Design Iterative Algorithms

If you are designing describing and proving correct an algorithm using loop invariants, the following is the list the things must consider.

Specification: Define the problem (pre and post conditions): likely defined by the problem.

Define Loop Invariant: It needs to be a picture of what is true every time the algorithm is at the top of the loop. 

Establishing the Loop Invariant:

  <pre-cond> & code_pre-loop => <Loop Invariant>

·      state what you know about the input instance because of <pre-cond>

·      state the effect of the code before the loop

·      State how it then follows that <loop invariant> has been established.

Define steps:  Define the step code_loop that is executed each iteration and is guaranteed to maintain the loop invariant while making progress. though this step, when actually coding, may require a nested loop or other fancy code, here it suffices to give a quick description of what actions take place. 
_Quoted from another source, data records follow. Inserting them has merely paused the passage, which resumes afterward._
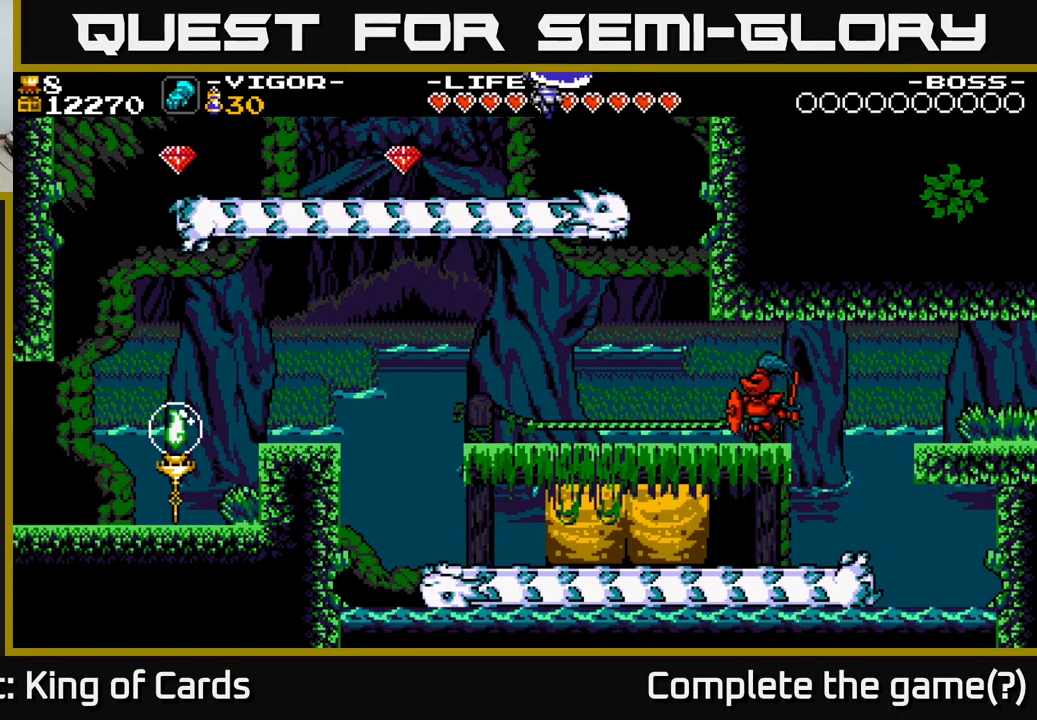
{"buttons": ["DPAD_LEFT"], "right_stick": "center", "events": []}
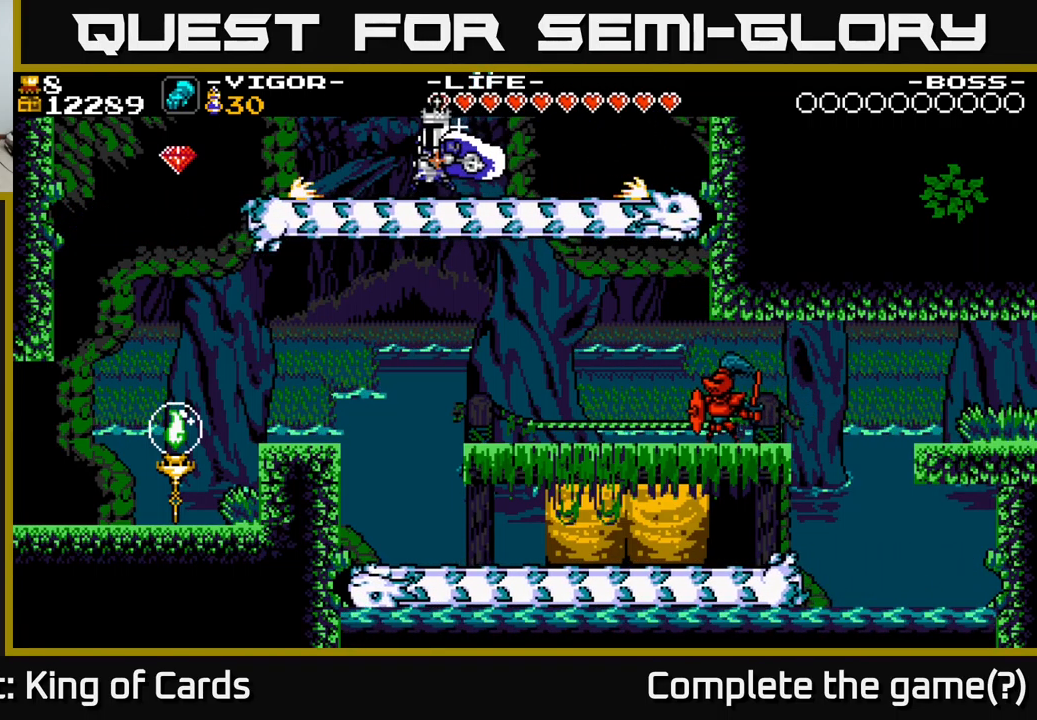
{"buttons": ["A", "DPAD_LEFT"], "right_stick": "center", "events": [[383, "A", "down"]]}
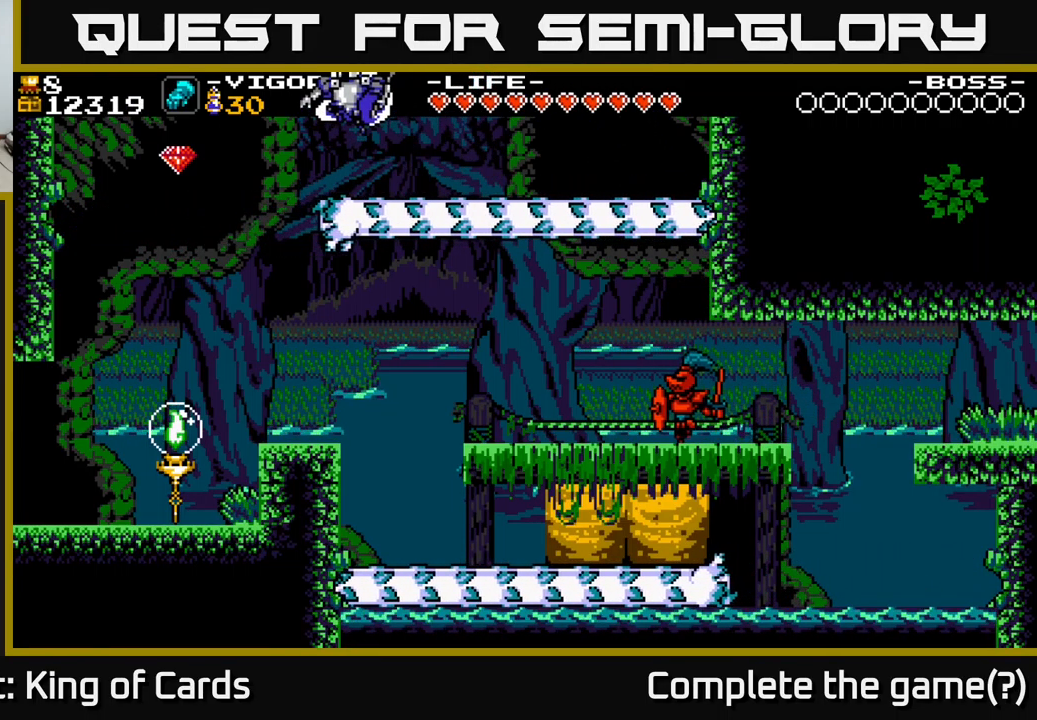
{"buttons": [], "right_stick": "center", "events": [[100, "A", "up"], [500, "DPAD_LEFT", "up"]]}
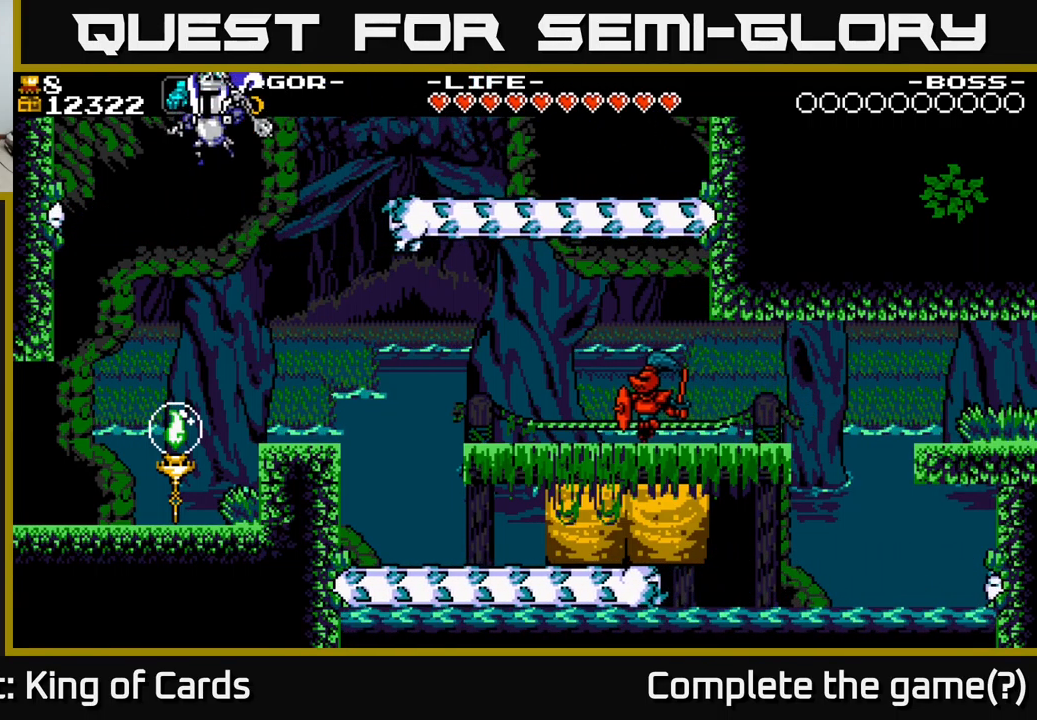
{"buttons": ["A", "DPAD_RIGHT"], "right_stick": "center", "events": [[67, "DPAD_RIGHT", "down"], [450, "A", "down"]]}
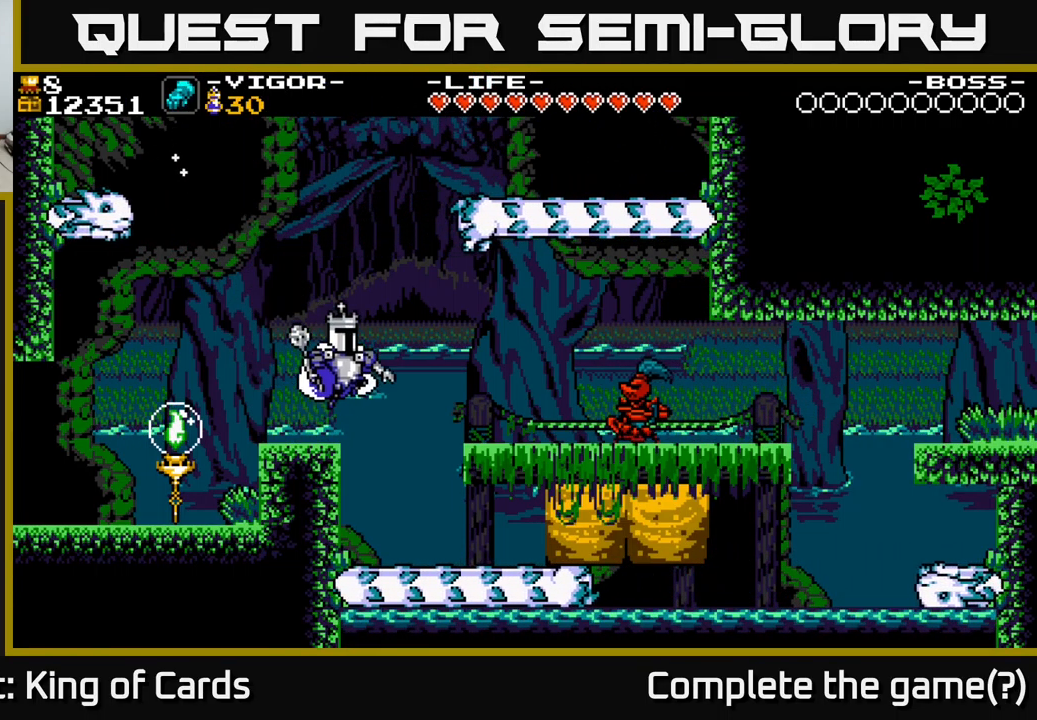
{"buttons": ["DPAD_RIGHT"], "right_stick": "center", "events": [[83, "A", "up"], [383, "X", "down"], [500, "X", "up"]]}
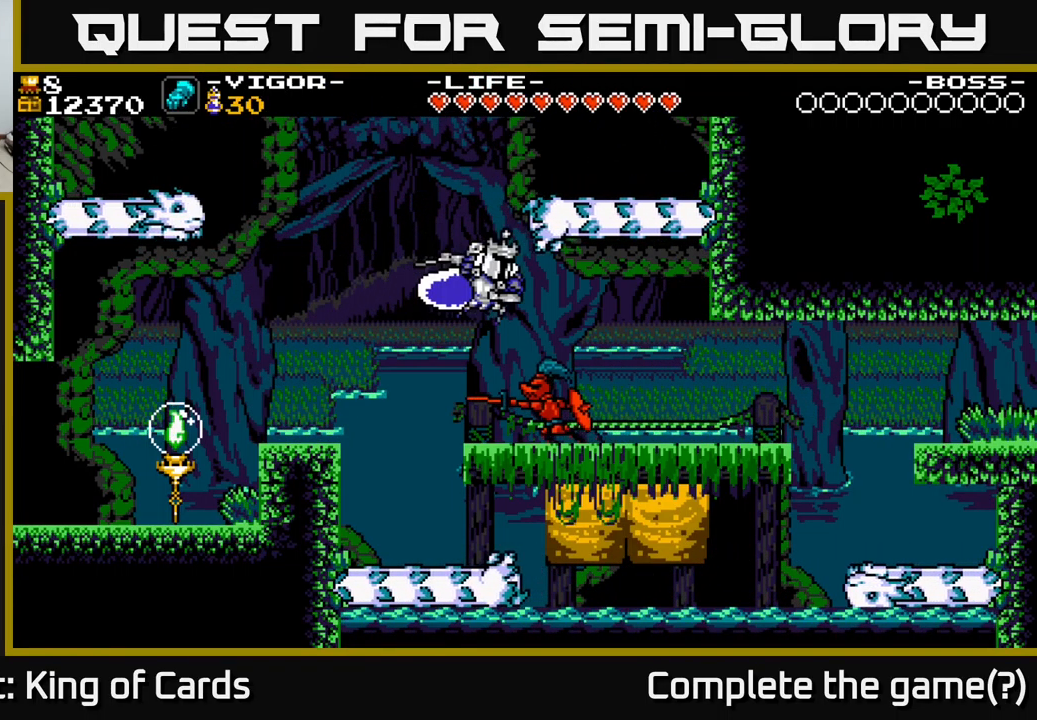
{"buttons": [], "right_stick": "center", "events": [[433, "DPAD_RIGHT", "up"]]}
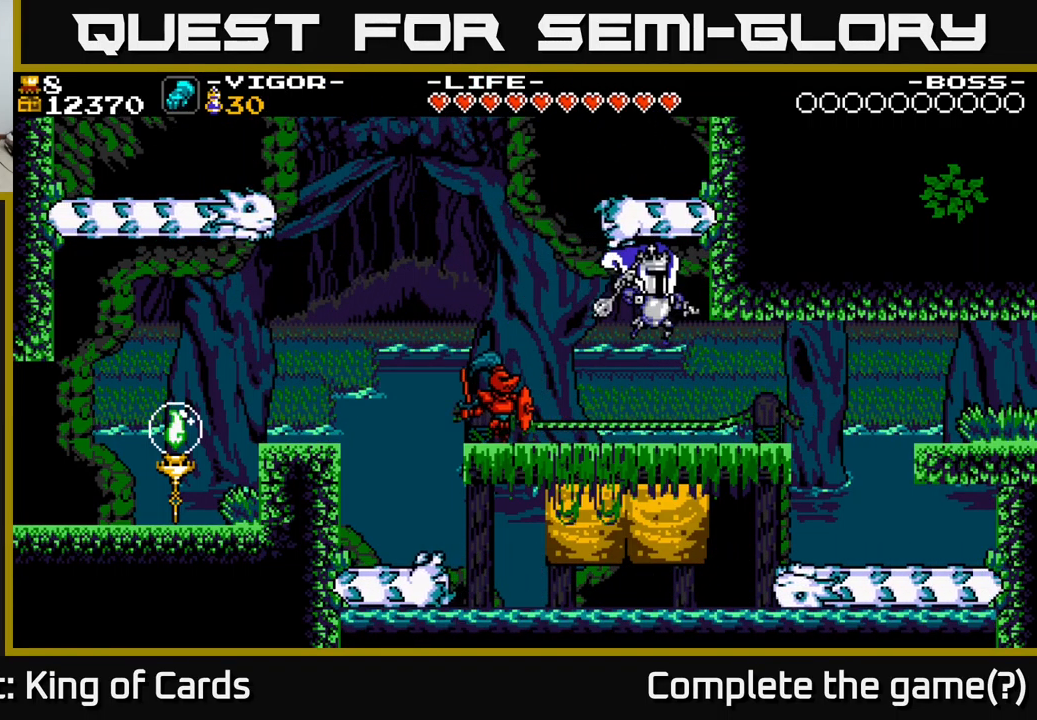
{"buttons": [], "right_stick": "center", "events": [[100, "DPAD_LEFT", "down"], [267, "X", "down"], [350, "X", "up"], [433, "DPAD_LEFT", "up"]]}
maintaining the Loop Invariant:

   <loop-invariant^’> & ^~<exit-cond> & code_loop  => <loop-invariant^’’>

·      Imagine that you have just flown in from mars and are at the top of the loop. All you know about the state of the data structure is that the loop invariant is true and the exit condition is not.

·      Let x^’  be the current values of the variables and x^’’ after going around the loop again.

·      State what you know about x^’ from the fact that <loop-invariant^’> holds for these values.

·      The step code_loop constructs the values x^’’ from the values x^’. State what this tells you x^’’.

·      State how it then follows that <loop-invariant^’’> holds for the values x^’’.

Exit: Define the Exit condition.

·      Not post condition: It would be natural to exit when you are done and hence it si natural to make the exit condition be the same as the post condition. But this just passes the problem of will the post condition ever be met onto whether your loop will ever exit.

·      Sufficient Progress:  Instead, define a measure of progress and have your exit conition be that sufficient progress has been made. If it is clear that progress is made each iteration, then it will be obvious that the loop will eventually exit. In this case, you can skip the Termination step.

·      Panic: Another good exit condition is the reason that you can no longer maintain the loop invariant. Note that defining such an exit condition makes it easier to do the previous step of proving that if the exit condition is not true then the step taken maintains the loop invariant.

Obtaining the Postcondition:

  <loop Invariant> & <exit-Cond> & code_post-loop => <post-cond>

·      state what you know because of <loop-invariatn>

·      state what you know because of <exit-cond>

·      state what you know because of code_post-loop

·      state how it then follows that <post-cond.

Termination:

·      Define measure of progress.

·      Initially finite progress required

·      Prove that each iteration you make progress

·      Proof that with sufficient progress, the exit condition will be met.

Running Time: Give an upper bound on the number of times that this algorithm iterates. Also estimate the total running time.